Putting It All Together: Production Retrieval Pipeline

class ProductionRetriever:
    def __init__(self, vectorstore, chunks, reranker, llm):
        self.dense = vectorstore.as_retriever(search_kwargs={"k": 20})
        self.sparse = BM25Retriever.from_documents(chunks, k=20)
        self.reranker = reranker
        self.llm = llm

    def retrieve(self, query, top_k=5, use_hyde=False):
        # Optional: HyDE for vague queries
        search_query = query
        if use_hyde:
            hypothetical = self.llm.invoke(
                f"Write a paragraph answering: {query}"
            ).content
            search_query = hypothetical

        # Hybrid retrieval
        dense_results = self.dense.invoke(search_query)
        sparse_results = self.sparse.invoke(query)  # Always use original for BM25
        candidates = reciprocal_rank_fusion([dense_results, sparse_results])[:20]

        # Re-rank
        final = cross_encoder_rerank(query, candidates, top_n=top_k)
        return final

---

Anti-Patterns

1. Dense-only retrieval -- Missing exact keyword matches for IDs, error codes, product names. Always consider hybrid search.

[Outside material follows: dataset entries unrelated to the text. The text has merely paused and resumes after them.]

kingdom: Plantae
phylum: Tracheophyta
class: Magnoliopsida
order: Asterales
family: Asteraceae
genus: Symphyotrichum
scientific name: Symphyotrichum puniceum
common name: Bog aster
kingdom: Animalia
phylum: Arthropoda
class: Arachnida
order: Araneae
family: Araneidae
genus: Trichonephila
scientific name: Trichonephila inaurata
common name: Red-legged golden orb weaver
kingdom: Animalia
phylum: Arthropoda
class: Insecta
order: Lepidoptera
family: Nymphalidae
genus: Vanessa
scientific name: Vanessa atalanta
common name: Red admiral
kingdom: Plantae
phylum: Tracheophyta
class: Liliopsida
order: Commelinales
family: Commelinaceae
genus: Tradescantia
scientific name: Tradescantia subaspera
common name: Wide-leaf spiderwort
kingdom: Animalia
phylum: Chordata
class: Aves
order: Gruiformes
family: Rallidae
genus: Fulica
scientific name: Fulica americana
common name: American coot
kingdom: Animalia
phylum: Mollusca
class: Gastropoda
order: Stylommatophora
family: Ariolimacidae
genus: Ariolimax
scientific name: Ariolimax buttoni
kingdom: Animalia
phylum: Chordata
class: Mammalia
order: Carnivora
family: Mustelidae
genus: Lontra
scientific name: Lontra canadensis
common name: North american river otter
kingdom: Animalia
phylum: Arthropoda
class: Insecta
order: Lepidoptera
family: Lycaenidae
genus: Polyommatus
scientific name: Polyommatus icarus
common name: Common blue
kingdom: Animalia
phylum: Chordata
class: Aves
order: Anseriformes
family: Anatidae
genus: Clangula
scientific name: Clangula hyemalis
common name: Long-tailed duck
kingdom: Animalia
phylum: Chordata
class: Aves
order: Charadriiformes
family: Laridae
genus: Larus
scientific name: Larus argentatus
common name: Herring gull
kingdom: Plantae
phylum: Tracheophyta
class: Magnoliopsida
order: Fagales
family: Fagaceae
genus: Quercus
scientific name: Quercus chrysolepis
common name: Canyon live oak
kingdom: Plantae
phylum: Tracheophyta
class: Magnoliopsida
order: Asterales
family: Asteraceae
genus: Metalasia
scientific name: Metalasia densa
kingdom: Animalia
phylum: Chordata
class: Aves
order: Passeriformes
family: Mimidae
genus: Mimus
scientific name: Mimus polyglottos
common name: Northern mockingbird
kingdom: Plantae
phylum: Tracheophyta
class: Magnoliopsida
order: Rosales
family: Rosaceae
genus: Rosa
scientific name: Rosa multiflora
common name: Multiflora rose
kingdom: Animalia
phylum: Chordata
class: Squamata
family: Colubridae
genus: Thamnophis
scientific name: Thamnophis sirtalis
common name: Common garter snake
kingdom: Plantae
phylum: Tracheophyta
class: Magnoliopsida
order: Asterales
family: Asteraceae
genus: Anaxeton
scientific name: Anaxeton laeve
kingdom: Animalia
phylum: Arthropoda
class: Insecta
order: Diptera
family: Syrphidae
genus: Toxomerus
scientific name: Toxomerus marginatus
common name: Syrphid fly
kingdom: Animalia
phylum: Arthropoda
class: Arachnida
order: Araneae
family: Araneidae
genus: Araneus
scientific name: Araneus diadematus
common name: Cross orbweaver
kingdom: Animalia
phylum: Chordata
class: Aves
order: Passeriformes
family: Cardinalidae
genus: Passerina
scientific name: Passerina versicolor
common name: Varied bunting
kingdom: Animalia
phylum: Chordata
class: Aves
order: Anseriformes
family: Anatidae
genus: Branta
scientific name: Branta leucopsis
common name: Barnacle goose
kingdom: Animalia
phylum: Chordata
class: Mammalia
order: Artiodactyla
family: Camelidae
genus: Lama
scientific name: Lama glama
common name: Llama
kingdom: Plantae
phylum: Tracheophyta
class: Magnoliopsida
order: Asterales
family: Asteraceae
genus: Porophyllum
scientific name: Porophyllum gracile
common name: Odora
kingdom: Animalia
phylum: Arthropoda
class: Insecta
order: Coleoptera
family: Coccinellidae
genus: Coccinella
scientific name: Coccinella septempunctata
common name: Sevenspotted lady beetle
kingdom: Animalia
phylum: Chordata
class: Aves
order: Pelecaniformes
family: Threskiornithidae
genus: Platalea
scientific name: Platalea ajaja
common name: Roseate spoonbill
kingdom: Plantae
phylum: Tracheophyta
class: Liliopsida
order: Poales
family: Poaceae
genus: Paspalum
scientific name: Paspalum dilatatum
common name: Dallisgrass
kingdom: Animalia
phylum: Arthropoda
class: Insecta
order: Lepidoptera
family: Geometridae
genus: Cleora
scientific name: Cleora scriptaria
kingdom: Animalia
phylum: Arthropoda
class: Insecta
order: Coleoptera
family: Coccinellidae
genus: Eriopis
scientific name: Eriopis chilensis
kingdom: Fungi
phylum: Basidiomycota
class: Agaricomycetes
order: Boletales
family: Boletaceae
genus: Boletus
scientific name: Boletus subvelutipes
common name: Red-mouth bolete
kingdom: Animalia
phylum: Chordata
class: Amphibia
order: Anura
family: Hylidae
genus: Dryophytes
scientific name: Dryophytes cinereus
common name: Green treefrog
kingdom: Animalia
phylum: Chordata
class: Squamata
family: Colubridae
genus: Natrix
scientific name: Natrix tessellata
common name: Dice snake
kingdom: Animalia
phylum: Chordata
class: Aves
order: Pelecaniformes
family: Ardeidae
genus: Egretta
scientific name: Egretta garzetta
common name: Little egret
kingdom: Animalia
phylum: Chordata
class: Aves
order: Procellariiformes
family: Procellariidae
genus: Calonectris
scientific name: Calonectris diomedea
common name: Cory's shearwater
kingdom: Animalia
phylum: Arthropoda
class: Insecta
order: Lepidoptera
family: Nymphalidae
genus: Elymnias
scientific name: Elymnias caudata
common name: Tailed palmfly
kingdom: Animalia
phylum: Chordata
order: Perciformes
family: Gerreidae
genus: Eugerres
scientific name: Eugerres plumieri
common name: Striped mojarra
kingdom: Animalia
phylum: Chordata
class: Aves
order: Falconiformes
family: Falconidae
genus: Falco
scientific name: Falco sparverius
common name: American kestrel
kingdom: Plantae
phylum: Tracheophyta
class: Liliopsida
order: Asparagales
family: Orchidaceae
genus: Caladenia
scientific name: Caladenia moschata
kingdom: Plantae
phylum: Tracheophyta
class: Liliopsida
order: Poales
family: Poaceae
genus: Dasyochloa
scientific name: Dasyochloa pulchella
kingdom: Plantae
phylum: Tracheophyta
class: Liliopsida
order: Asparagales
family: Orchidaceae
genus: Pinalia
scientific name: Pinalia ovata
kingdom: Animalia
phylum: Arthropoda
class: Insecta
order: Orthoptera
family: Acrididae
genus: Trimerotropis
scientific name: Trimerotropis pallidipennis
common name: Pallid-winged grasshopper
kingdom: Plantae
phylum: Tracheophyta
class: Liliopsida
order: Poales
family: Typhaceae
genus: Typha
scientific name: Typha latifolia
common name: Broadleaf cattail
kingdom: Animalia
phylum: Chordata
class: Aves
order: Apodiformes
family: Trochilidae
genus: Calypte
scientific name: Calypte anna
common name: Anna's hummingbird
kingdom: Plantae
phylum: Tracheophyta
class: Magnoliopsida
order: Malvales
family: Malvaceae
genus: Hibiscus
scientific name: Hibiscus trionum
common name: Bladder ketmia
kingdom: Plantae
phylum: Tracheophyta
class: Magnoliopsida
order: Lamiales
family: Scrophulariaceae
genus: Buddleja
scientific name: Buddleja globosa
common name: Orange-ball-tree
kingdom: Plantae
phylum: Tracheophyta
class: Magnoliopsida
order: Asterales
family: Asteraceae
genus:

2. Re-ranking the final k results -- Re-rank a larger candidate set (20-50), then take top-k. Re-ranking 5 results barely helps.

3. Same k for all queries -- Simple factual queries need k=2-3; complex multi-part queries need k=8-10. Consider dynamic k based on query complexity.

4. Ignoring score thresholds -- Returning low-similarity results pollutes the LLM context. Set a minimum similarity threshold and return fewer results when nothing relevant exists.

5. Using HyDE for everything -- HyDE adds latency (extra LLM call) and can mislead when queries are specific. Use it selectively.